THE INPUT:
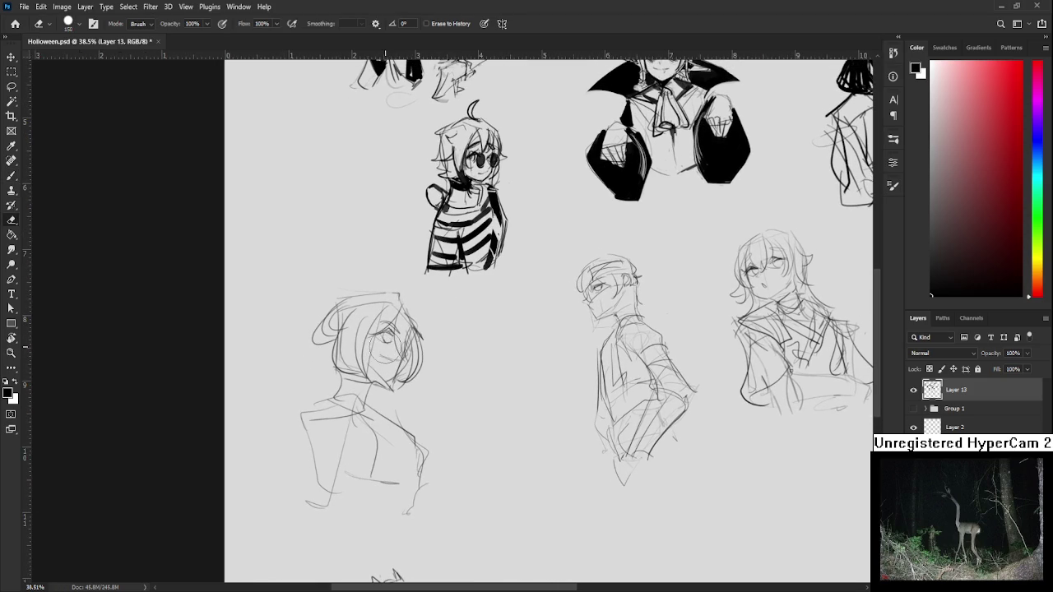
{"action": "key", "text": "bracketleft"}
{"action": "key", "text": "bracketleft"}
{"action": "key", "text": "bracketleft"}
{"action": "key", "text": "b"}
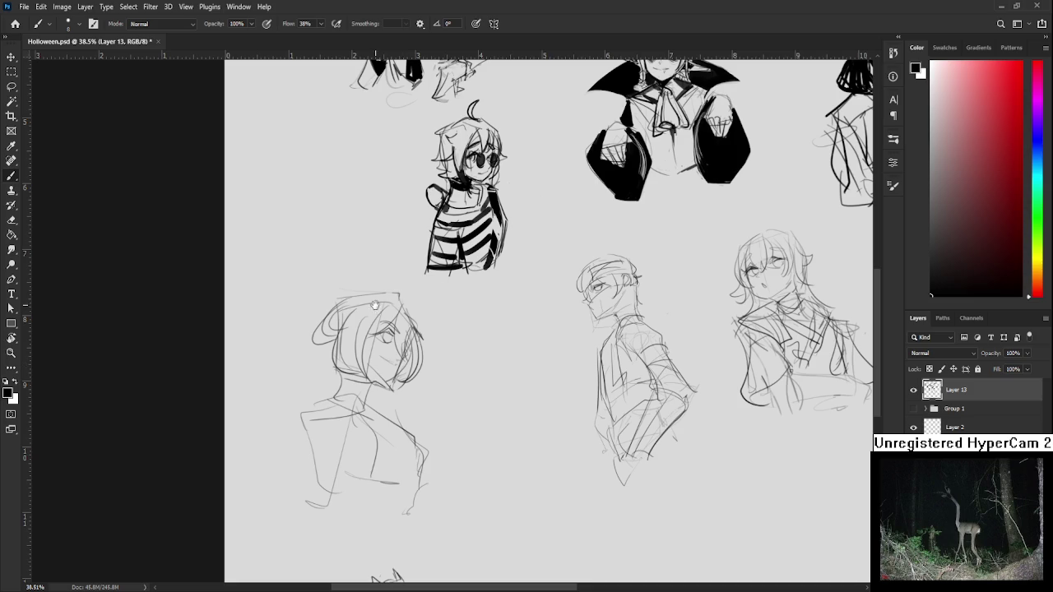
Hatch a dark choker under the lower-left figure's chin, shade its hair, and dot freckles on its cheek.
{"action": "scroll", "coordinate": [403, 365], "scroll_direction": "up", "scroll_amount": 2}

--

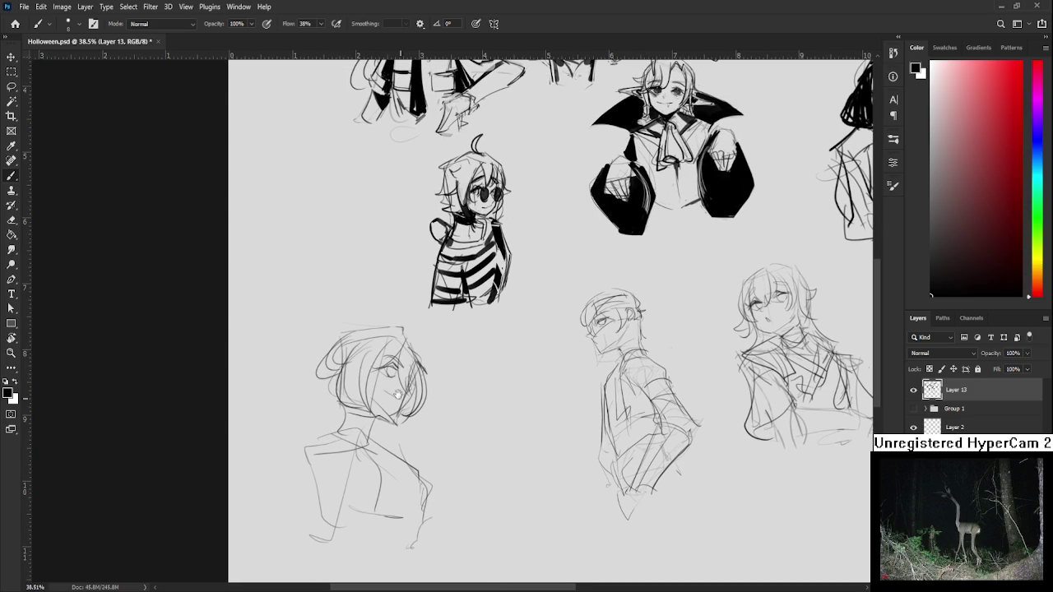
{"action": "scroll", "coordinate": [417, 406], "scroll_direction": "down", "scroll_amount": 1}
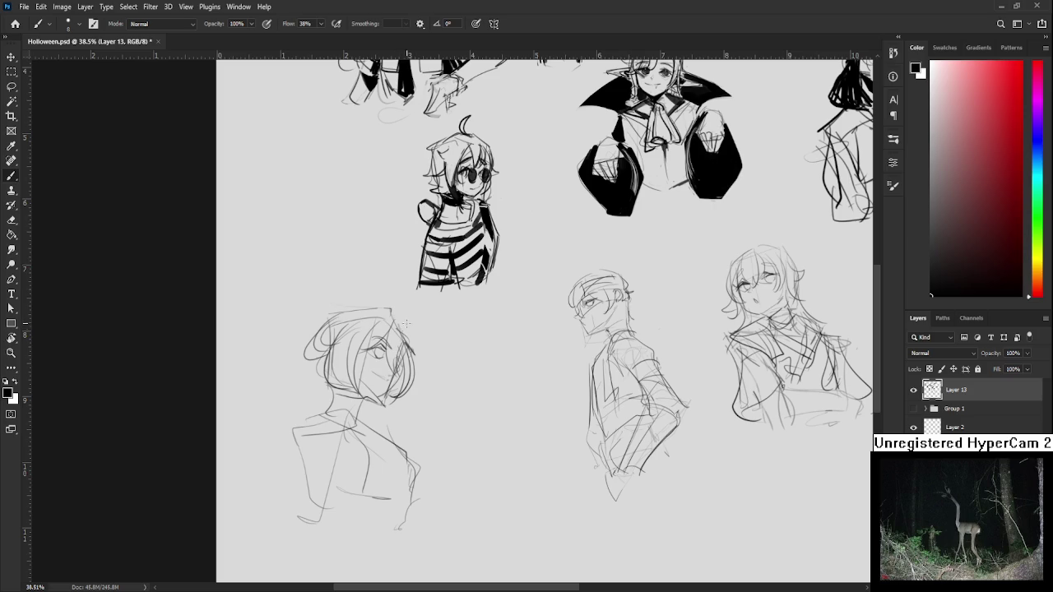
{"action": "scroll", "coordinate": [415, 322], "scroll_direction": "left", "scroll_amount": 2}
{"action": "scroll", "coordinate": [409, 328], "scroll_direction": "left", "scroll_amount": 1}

TRY IT: The expected answer is every line above in which the word "coordinate" appears.

SOLUTION FOR THIS EXERCISE:
{"action": "scroll", "coordinate": [403, 365], "scroll_direction": "up", "scroll_amount": 2}
{"action": "scroll", "coordinate": [417, 406], "scroll_direction": "down", "scroll_amount": 1}
{"action": "scroll", "coordinate": [415, 322], "scroll_direction": "left", "scroll_amount": 2}
{"action": "scroll", "coordinate": [409, 328], "scroll_direction": "left", "scroll_amount": 1}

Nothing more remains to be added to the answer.